#### [Exercise goal]
Repeat every entry exactly as given.

(Dataset entries)

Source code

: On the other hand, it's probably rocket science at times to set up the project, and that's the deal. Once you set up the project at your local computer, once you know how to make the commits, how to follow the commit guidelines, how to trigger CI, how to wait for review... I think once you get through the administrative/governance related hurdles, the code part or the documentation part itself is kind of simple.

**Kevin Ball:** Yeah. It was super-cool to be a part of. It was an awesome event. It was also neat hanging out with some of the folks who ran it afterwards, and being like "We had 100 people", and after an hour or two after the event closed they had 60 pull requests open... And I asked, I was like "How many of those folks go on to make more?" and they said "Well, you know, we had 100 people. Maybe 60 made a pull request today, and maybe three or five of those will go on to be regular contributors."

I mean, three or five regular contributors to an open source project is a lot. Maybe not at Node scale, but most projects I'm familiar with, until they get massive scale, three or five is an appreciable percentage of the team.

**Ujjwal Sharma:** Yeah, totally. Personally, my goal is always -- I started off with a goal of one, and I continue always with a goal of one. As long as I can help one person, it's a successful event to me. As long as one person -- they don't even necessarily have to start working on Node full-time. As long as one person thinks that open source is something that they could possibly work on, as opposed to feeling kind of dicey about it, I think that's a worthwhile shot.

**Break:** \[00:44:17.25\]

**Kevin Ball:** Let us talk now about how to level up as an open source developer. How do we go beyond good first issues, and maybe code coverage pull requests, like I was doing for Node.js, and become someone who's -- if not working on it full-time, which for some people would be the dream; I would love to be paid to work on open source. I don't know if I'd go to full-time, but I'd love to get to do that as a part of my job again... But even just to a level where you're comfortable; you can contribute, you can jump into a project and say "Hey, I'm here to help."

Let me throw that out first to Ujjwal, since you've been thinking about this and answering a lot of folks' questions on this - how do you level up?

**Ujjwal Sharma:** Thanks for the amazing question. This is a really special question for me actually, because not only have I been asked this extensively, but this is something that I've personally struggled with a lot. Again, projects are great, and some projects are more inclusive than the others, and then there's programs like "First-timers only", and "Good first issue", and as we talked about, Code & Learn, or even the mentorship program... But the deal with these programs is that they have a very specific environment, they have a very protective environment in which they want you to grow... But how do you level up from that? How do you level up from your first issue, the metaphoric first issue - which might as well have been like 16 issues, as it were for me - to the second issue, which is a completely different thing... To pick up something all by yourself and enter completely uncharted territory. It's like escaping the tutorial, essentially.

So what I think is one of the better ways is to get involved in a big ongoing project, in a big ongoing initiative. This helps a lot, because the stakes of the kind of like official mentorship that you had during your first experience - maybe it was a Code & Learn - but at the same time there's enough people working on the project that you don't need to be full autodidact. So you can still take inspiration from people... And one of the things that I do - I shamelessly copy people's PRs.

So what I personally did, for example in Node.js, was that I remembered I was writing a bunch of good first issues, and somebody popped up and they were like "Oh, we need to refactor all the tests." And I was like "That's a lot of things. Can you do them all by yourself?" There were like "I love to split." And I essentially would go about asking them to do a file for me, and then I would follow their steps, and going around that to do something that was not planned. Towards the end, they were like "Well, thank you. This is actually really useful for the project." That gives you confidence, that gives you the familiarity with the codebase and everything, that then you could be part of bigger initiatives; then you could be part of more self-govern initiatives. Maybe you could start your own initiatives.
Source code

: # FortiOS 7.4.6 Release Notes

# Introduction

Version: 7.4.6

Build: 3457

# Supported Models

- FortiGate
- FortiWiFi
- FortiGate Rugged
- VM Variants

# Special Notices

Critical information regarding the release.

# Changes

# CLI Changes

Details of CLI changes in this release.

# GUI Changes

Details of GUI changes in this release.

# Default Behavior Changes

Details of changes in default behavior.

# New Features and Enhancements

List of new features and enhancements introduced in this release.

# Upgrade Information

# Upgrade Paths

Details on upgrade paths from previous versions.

#### [Expected output]
Source code

: On the other hand, it's probably rocket science at times to set up the project, and that's the deal. Once you set up the project at your local computer, once you know how to make the commits, how to follow the commit guidelines, how to trigger CI, how to wait for review... I think once you get through the administrative/governance related hurdles, the code part or the documentation part itself is kind of simple.

**Kevin Ball:** Yeah. It was super-cool to be a part of. It was an awesome event. It was also neat hanging out with some of the folks who ran it afterwards, and being like "We had 100 people", and after an hour or two after the event closed they had 60 pull requests open... And I asked, I was like "How many of those folks go on to make more?" and they said "Well, you know, we had 100 people. Maybe 60 made a pull request today, and maybe three or five of those will go on to be regular contributors."

I mean, three or five regular contributors to an open source project is a lot. Maybe not at Node scale, but most projects I'm familiar with, until they get massive scale, three or five is an appreciable percentage of the team.

**Ujjwal Sharma:** Yeah, totally. Personally, my goal is always -- I started off with a goal of one, and I continue always with a goal of one. As long as I can help one person, it's a successful event to me. As long as one person -- they don't even necessarily have to start working on Node full-time. As long as one person thinks that open source is something that they could possibly work on, as opposed to feeling kind of dicey about it, I think that's a worthwhile shot.

**Break:** \[00:44:17.25\]

**Kevin Ball:** Let us talk now about how to level up as an open source developer. How do we go beyond good first issues, and maybe code coverage pull requests, like I was doing for Node.js, and become someone who's -- if not working on it full-time, which for some people would be the dream; I would love to be paid to work on open source. I don't know if I'd go to full-time, but I'd love to get to do that as a part of my job again... But even just to a level where you're comfortable; you can contribute, you can jump into a project and say "Hey, I'm here to help."

Let me throw that out first to Ujjwal, since you've been thinking about this and answering a lot of folks' questions on this - how do you level up?

**Ujjwal Sharma:** Thanks for the amazing question. This is a really special question for me actually, because not only have I been asked this extensively, but this is something that I've personally struggled with a lot. Again, projects are great, and some projects are more inclusive than the others, and then there's programs like "First-timers only", and "Good first issue", and as we talked about, Code & Learn, or even the mentorship program... But the deal with these programs is that they have a very specific environment, they have a very protective environment in which they want you to grow... But how do you level up from that? How do you level up from your first issue, the metaphoric first issue - which might as well have been like 16 issues, as it were for me - to the second issue, which is a completely different thing... To pick up something all by yourself and enter completely uncharted territory. It's like escaping the tutorial, essentially.

So what I think is one of the better ways is to get involved in a big ongoing project, in a big ongoing initiative. This helps a lot, because the stakes of the kind of like official mentorship that you had during your first experience - maybe it was a Code & Learn - but at the same time there's enough people working on the project that you don't need to be full autodidact. So you can still take inspiration from people... And one of the things that I do - I shamelessly copy people's PRs.

So what I personally did, for example in Node.js, was that I remembered I was writing a bunch of good first issues, and somebody popped up and they were like "Oh, we need to refactor all the tests." And I was like "That's a lot of things. Can you do them all by yourself?" There were like "I love to split." And I essentially would go about asking them to do a file for me, and then I would follow their steps, and going around that to do something that was not planned. Towards the end, they were like "Well, thank you. This is actually really useful for the project." That gives you confidence, that gives you the familiarity with the codebase and everything, that then you could be part of bigger initiatives; then you could be part of more self-govern initiatives. Maybe you could start your own initiatives.
Source code

: # FortiOS 7.4.6 Release Notes

# Introduction

Version: 7.4.6

Build: 3457

# Supported Models

- FortiGate
- FortiWiFi
- FortiGate Rugged
- VM Variants

# Special Notices

Critical information regarding the release.

# Changes

# CLI Changes

Details of CLI changes in this release.

# GUI Changes

Details of GUI changes in this release.

# Default Behavior Changes

Details of changes in default behavior.

# New Features and Enhancements

List of new features and enhancements introduced in this release.

# Upgrade Information

# Upgrade Paths

Details on upgrade paths from previous versions.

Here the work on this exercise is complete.